SCEC Award Number 20199 View PDF
Proposal Category Collaborative Proposal (Integration and Theory)
Proposal Title Modeling the Rupture Dynamics of Strong Ground Acceleration (>1g) in Fault Stepovers
Investigator(s)
Name Organization
Julian Lozos California State University, Northridge Sinan Akciz California State University, Fullerton
Other Participants
SCEC Priorities 4a, 4c, 4d SCEC Groups FARM, GM, CS
Report Due Date 03/15/2021 Date Report Submitted 03/15/2024
Project Abstract
Following the 2019 Ridgecrest earthquakes, field investigators noted that pebble- to boulder-sized rocks had been displaced from their place in the desert pavement. This implies localized ground motions above 1 g, contrasting the instrumental maximum of ~0.5 g. These rocks are concentrated within an extensional stepover within the M7.1 rupture. Similar rock displacement occurred in a stepover in the 2010 M7.2 El Mayor-Cucapah earthquake. This suggests that some aspect of how earthquake rupture negotiates a strike-slip fault stepover produces extremely localized strong ground acceleration. We use the 3D finite element method to investigate how rupture through strike-slip stepovers influences strong ground acceleration. For subshear ruptures, the presence of a stepover in general matters more than its dimensions; the strongest ground acceleration always occurs at the end of the first fault. For supershear ruptures, the stepover is effectively irrelevant, since the strongest particle acceleration occurs at the point of the supershear transition on the first fault. Our subshear and supershear ruptures both produce particle acceleration above 1 g, but over a region so close to the fault (< 1 km) that a seismic network may not catch it. We suggest that the physics of rupture through a stepover may be responsible for the displaced rocks in the Ridgecrest and El Mayor-Cucapah earthquakes, and that stepovers may have particularly high ground motion hazard. Ground motion predictions and local hazard assessments should therefore account for much stronger shaking in the immediate near field of active faults, especially around geometrical discontinuities.
Intellectual Merit Seismic hazard is quantified in terms of ground acceleration.

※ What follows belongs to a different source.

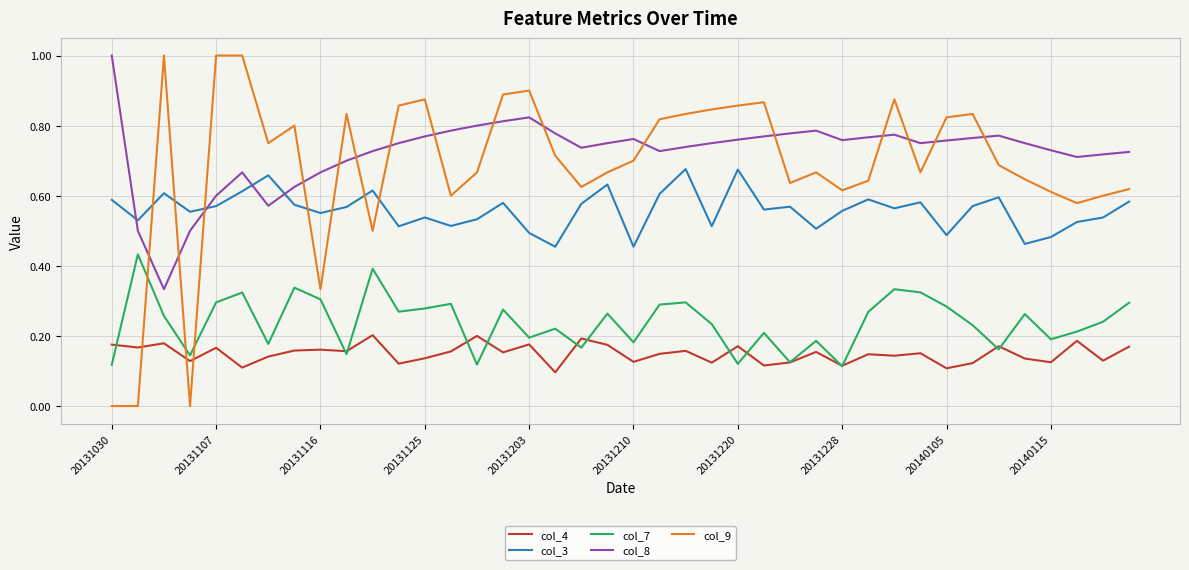

How many times do col_8 and col_3 cross each other?

4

This study can deepen our understanding of what physical conditions generate high accelerations, what may cause them to localize around fault stepovers, and what pattern of strong shaking occurs within that local zone.

This study will also introduce displaced rocks like the ones associated with the Ridgecrest and El Mayor-Cucapah earthquakes as a form of quantifiable fragile geologic feature. Classic precariously balanced rocks have been used as constraints on model ground motions before, but smaller and subtler features like these displaced rocks have not previously been used in this way. We also hope that this study may inspire others to consider how to use more unorthodox fragile geologic feature data (or other unusual datasets) to quantify and constrain ground motion from historic or modeled earthquakes.

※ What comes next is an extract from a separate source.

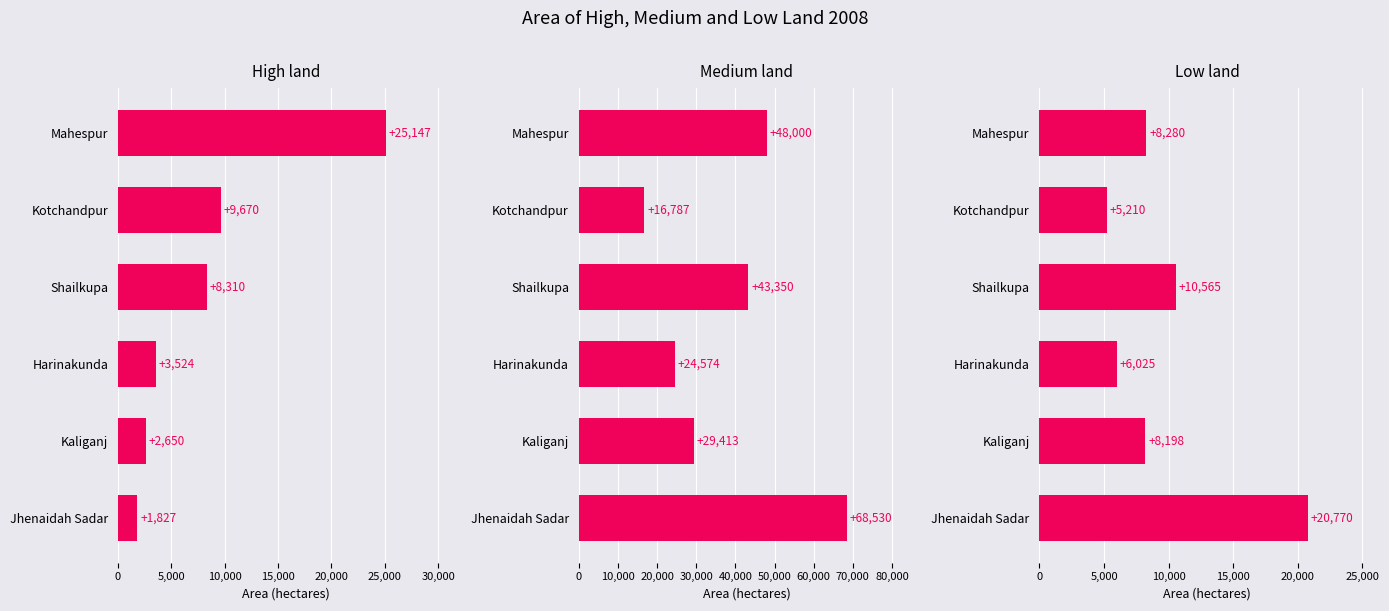

List the series in order of their peak value, highest first.

Medium land, High land, Low land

Broader Impacts From an educational standpoint, this project has introduced CSUN undergraduate student Holland Ladage to the concepts and process of dynamic rupture modeling, as well as to the SCEC community. She ran about half of the models herself, and has been very actively engaged in interpretation as well. She also presented our preliminary work at the 2020 SCEC meeting.

From a societal standpoint, this work will help quantify how complex fault geometries affect strong ground motion. This in turn may help refine seismic hazard maps around stepovers in strike-slip faults. While this is very pertinent in southern California (the cities of San Jacinto and Hemet lie within a major stepover on the San Jacinto Fault, and the city of Lake Elsinore contains a stepover on the Elsinore Fault), these results will have applications to anywhere with discontinuous strike-slip faults.
Exemplary Figure Figure 2 is most representative, since it shows ground motion values across our geometrical parameter space.
Caption: Peak horizontal and vertical particle accelerations (G) for all of our simulations. Note the breaks in the Y-axis. Also note that we had to use Y-axis increments of only 0.02 G to show what little variation there was between these models.